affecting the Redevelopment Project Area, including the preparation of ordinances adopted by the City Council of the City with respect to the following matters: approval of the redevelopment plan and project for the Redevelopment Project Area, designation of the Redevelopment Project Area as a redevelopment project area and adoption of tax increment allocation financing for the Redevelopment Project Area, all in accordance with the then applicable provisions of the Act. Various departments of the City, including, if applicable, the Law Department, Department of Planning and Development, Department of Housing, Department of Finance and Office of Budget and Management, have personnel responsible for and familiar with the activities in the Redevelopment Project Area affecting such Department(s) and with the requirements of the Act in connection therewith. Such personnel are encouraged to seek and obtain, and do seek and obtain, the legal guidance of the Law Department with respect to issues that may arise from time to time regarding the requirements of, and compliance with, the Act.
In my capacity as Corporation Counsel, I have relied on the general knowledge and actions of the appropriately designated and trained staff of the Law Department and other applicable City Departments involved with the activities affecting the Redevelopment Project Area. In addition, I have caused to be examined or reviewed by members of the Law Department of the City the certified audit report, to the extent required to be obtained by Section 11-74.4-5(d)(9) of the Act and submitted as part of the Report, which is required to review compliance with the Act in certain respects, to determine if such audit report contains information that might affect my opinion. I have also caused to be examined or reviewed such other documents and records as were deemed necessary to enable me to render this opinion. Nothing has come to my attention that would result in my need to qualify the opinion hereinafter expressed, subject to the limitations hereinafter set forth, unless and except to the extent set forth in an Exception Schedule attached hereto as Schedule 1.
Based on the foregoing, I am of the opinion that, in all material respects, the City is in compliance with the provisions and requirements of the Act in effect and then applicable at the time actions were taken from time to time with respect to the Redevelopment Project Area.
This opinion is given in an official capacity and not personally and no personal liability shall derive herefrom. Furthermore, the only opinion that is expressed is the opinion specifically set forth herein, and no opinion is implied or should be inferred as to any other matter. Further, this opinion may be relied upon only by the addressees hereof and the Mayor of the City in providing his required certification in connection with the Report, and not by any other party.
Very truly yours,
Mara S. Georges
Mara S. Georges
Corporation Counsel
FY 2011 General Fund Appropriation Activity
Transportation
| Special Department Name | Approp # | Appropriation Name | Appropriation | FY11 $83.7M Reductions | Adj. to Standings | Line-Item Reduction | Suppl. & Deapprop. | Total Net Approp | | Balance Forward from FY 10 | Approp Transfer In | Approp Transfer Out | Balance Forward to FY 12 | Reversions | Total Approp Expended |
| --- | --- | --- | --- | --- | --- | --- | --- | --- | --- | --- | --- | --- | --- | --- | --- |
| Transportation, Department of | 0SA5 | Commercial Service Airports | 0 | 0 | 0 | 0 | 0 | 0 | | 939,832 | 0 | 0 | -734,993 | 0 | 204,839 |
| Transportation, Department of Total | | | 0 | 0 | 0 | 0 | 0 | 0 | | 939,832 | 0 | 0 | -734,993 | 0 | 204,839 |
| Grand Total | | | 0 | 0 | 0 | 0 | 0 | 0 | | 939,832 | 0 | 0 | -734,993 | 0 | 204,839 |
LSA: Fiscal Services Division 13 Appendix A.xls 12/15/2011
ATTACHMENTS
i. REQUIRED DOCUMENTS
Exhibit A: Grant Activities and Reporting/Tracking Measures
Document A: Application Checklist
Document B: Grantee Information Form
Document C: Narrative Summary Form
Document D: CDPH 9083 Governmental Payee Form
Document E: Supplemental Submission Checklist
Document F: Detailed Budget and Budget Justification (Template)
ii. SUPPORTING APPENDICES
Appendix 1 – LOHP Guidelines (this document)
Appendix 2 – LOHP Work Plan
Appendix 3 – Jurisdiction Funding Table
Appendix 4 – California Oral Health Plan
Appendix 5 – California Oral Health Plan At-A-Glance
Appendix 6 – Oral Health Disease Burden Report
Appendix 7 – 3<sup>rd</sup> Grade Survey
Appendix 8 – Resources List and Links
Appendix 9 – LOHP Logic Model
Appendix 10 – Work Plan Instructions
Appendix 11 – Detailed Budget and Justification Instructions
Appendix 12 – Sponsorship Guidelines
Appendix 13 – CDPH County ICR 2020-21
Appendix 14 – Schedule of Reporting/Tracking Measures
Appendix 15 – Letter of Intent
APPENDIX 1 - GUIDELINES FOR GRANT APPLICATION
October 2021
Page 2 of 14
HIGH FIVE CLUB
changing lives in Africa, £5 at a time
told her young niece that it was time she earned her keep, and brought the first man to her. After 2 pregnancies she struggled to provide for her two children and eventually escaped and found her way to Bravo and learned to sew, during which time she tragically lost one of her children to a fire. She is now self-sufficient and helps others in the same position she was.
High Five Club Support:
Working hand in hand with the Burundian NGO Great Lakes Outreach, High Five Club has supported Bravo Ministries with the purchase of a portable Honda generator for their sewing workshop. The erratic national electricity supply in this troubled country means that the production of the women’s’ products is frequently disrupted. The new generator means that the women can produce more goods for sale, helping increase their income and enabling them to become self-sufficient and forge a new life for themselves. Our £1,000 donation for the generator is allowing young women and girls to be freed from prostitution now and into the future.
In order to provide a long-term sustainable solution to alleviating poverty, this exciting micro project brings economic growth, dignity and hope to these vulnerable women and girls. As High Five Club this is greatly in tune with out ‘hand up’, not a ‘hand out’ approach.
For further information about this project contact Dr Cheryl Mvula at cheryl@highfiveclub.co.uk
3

Task description:
Output, unchanged, the lines of the listing above from the first one through the one holding "In my capacity". Leave out every line after it.

Written solution:
affecting the Redevelopment Project Area, including the preparation of ordinances adopted by the City Council of the City with respect to the following matters: approval of the redevelopment plan and project for the Redevelopment Project Area, designation of the Redevelopment Project Area as a redevelopment project area and adoption of tax increment allocation financing for the Redevelopment Project Area, all in accordance with the then applicable provisions of the Act. Various departments of the City, including, if applicable, the Law Department, Department of Planning and Development, Department of Housing, Department of Finance and Office of Budget and Management, have personnel responsible for and familiar with the activities in the Redevelopment Project Area affecting such Department(s) and with the requirements of the Act in connection therewith. Such personnel are encouraged to seek and obtain, and do seek and obtain, the legal guidance of the Law Department with respect to issues that may arise from time to time regarding the requirements of, and compliance with, the Act.
In my capacity as Corporation Counsel, I have relied on the general knowledge and actions of the appropriately designated and trained staff of the Law Department and other applicable City Departments involved with the activities affecting the Redevelopment Project Area. In addition, I have caused to be examined or reviewed by members of the Law Department of the City the certified audit report, to the extent required to be obtained by Section 11-74.4-5(d)(9) of the Act and submitted as part of the Report, which is required to review compliance with the Act in certain respects, to determine if such audit report contains information that might affect my opinion. I have also caused to be examined or reviewed such other documents and records as were deemed necessary to enable me to render this opinion. Nothing has come to my attention that would result in my need to qualify the opinion hereinafter expressed, subject to the limitations hereinafter set forth, unless and except to the extent set forth in an Exception Schedule attached hereto as Schedule 1.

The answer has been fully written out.